Overall, Canadian patients waited anywhere from less than a month to more than eight years before they died. Patients died while waiting for procedures that could be linked to the cause of their death (eg. cardiac surgery) and procedures which could have increased their quality of life (eg. knee surgery).

The data were incomplete and reveal significant issues with reporting quality. Many health regions do not record why Canadians drop off surgery wait lists. For example, no data whatsoever was available in New Brunswick or Newfoundland and Labrador.

In Nova Scotia, the data was fairly comprehensive. For that, the government deserves credit. The numbers illuminate the problem.

In Canada, politicians decide between funding surgical procedures or letting patients spend more time on waitlists while the money is spent building football stadiums, bailing out corporations and countless other activities.

These political decisions have human costs. 
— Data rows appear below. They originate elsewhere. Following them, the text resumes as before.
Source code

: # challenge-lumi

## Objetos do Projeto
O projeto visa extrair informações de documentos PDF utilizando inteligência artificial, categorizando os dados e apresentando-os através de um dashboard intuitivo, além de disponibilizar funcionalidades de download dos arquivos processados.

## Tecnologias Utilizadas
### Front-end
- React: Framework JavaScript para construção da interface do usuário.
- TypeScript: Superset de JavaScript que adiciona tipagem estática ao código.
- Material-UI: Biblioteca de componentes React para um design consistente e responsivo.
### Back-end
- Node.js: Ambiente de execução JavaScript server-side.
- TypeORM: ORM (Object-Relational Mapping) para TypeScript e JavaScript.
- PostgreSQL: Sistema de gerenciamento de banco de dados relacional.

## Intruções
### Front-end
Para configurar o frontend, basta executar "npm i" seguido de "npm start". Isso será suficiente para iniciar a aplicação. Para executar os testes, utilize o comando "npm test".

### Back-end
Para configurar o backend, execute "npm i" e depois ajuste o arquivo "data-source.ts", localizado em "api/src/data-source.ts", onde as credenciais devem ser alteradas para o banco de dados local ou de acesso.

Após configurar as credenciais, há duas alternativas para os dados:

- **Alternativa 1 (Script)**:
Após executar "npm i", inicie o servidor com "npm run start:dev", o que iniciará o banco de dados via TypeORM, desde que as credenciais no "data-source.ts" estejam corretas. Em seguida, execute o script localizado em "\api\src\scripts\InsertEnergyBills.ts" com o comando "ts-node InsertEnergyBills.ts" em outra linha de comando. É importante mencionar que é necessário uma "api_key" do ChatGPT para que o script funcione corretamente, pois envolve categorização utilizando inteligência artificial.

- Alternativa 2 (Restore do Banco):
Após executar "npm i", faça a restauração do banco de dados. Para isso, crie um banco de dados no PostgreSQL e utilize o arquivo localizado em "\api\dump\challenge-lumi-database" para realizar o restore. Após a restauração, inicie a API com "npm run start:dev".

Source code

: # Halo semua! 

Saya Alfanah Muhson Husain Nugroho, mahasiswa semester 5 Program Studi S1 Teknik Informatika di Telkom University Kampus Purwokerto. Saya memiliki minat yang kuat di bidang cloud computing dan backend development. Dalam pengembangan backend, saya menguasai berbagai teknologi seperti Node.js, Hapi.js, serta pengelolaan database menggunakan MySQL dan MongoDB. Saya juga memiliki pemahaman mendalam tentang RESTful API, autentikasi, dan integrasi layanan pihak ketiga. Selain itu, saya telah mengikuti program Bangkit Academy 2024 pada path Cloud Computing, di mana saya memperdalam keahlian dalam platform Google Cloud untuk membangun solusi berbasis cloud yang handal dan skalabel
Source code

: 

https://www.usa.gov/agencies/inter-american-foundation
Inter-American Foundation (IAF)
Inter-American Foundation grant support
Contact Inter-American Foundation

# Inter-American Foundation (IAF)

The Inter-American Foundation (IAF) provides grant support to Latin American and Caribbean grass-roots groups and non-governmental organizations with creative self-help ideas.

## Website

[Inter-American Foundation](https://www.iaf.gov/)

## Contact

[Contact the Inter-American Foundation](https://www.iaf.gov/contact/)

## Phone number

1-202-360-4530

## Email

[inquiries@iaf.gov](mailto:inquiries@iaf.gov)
In Ontario, 18-year-old Laura Hillier died from cancer – despite having a bone marrow donor lined up – after waiting seven months for a surgeon to become available. The government had only allocated enough funds for five transplants per month and Laura was forced to wait. She released a public cry for help, afraid she would die before treatment.

In Quebec, 72-year-old Michael Houle spent five months on a waitlist before he died, despite requiring cardiac surgery within two to three months. A few months after his death, the government called to plan his surgery.

In Nova Scotia, the government may allot enough funds for, say, 200 hip replacements surgeries in a given year. Patient number 237 will simply need to wait.

That is, unless they can find the funds to pay for health services abroad. According to a 2019 SecondStreet.org policy brief, Canadians made over 217,500 trips to other countries specifically for health care in 2017.

Many other countries share Canada’s goal of universal access to health care regardless of ability to pay. But most systems offer both government and private health care options.

Of the 11 countries surveyed by the Commonwealth Fund in 2017, Canadians were the most likely to wait two months or more to see a specialist and four months or more for surgery.

The pandemic will likely only make this problem worse.

Maintaining Nova Scotia’s public health care system, but allowing private clinics to offer health services, could increase patient options and reduce pressure on the crowded government system.

Like the majority of Canadian provinces, Nova Scotia already allows private clinics to conduct MRI scans.

Additionally, a private medical clinic opened in Halifax in 2018, charging patients $35 to see a nurse practitioner. Another private online clinic allows Nova Scotians to connect with doctors virtually. Both address Nova Scotia’s 47,000-person family doctor waitlist.

There is much ado about expanding patient choice in Canada but despite each of these private options existing, the sky did not fall, Nova Scotia’s universal health care system still served patients and the government continued to increase health spending.

The data shows too many Nova Scotians are dying while waiting for surgery. Isn’t it time politicians considered giving patients more choice?

Paige MacPherson is a SecondStreet.org contributor and a policy and communications professional based in Halifax.